Chesapeake Energy Corp. collapsed to a 20-year low Wednesday, one day after the shale gas driller warned it may not be able to outlast low fuel prices and issued a “going concern” notice.
Shares fell as much as 24 per cent intraday to their lowest since 1999. The stock also briefly dipped below the US$1/share mark, and Wall Street isn’t optimistic on Chesapeake’s future.
“While we don’t expect this move to come as a surprise given balance sheet issues, the going concern warning in the most recent 10-Q highlighted a declining leverage covenant that may be [to] difficult overcome in our view,” Tudor Pickering Holt & Co. said. The Houston-based energy investment bank on Wednesday downgraded its stock recommendation to a sell from hold.

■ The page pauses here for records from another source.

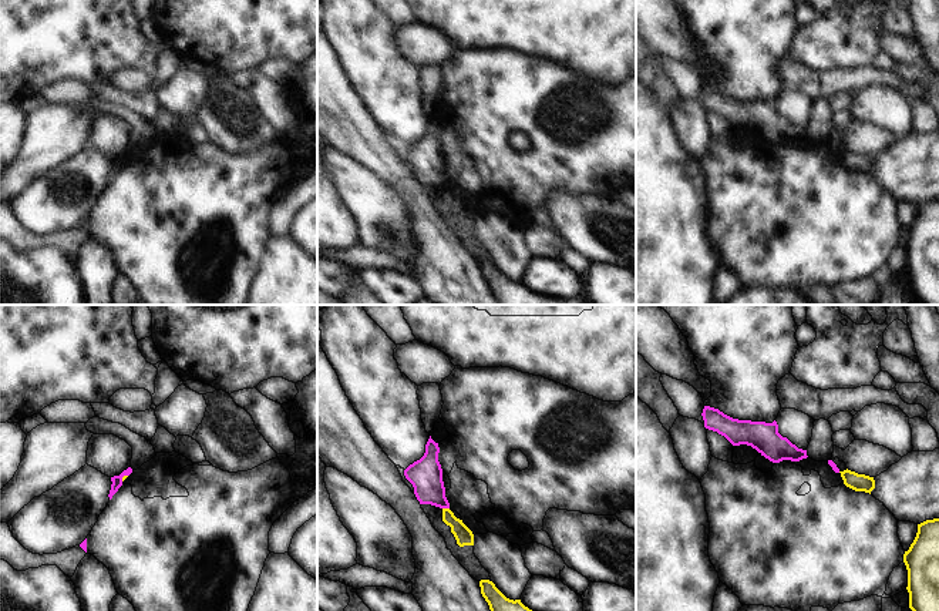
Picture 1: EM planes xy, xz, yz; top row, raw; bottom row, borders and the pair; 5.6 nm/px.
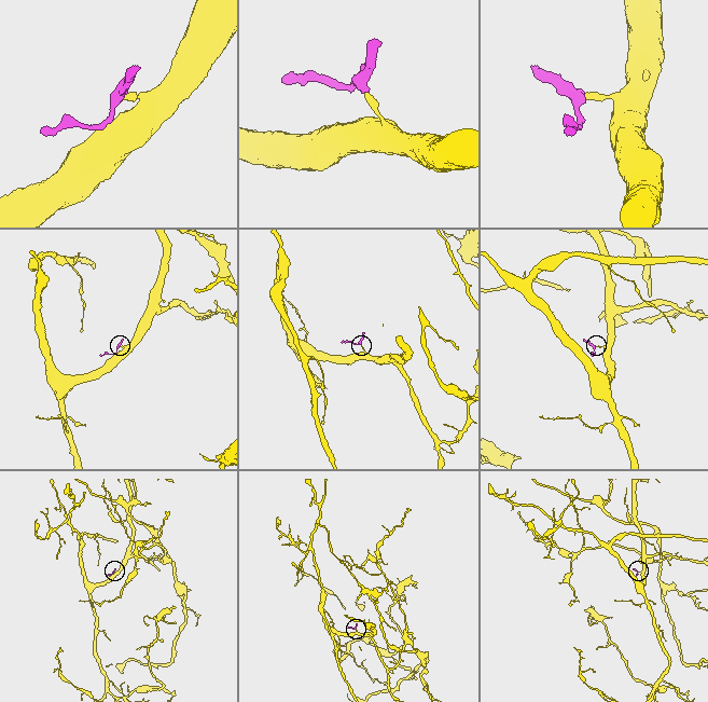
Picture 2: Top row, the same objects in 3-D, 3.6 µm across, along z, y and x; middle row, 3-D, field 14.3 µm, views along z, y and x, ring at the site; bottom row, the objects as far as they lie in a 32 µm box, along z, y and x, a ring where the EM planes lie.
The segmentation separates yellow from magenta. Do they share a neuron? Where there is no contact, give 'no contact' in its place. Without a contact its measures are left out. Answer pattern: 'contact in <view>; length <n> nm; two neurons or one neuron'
contact in xz; length 40 nm; two neurons

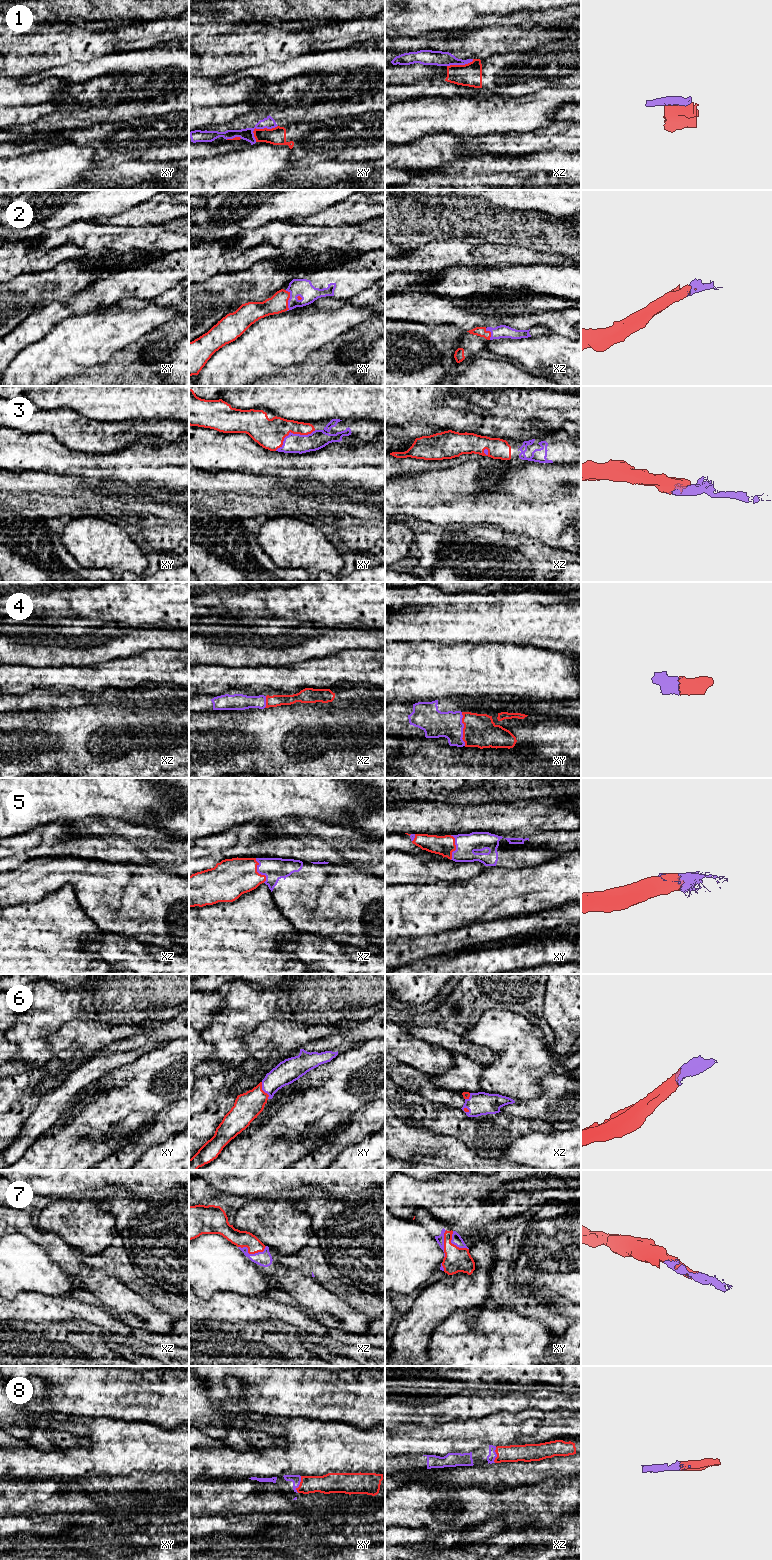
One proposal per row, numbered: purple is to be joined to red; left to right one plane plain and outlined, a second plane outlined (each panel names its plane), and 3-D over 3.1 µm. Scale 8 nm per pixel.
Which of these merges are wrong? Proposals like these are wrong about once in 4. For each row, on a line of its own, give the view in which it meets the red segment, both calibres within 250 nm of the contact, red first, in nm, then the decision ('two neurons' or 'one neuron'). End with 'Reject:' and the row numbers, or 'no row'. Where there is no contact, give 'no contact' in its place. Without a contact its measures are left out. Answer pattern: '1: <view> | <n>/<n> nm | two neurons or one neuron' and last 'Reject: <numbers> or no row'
1: xy | 140/100 nm | two neurons
2: xy | 160/140 nm | one neuron
3: xy | 240/160 nm | one neuron
4: xy | 260/220 nm | one neuron
5: xz | 320/180 nm | one neuron
6: xy | 220/190 nm | one neuron
7: xz | 130/120 nm | one neuron
8: xy | 160/80 nm | one neuron
Reject: 1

Chesapeake’s Haynesville shale asset is the most likely candidate for a sale, though “production (and value) is declining by the day as the asset has entered base decline,” Tudor analyst Sameer Panjwani wrote in a note to clients.
Meanwhile, Chesapeake’s US$1.3 billion of 8 per cent senior unsecured bonds maturing in 2025 dropped 3.5 cents to 60.5 cents on the dollar, Trace prices show. The bonds are trading at a record low.
Sanford C Bernstein is also bearish on Chesapeake’s survival prospects. Chesapeake could look to tap its revolver, or engage in more debt-for-equity transactions, but “neither of these options give us comfort about the prospect of the stock over the next 12 months,” analyst Bob Brackett said in a note. Bernstein cuts its price target to 50 US cents from US$1.25 per share, reiterating an underperform recommendation.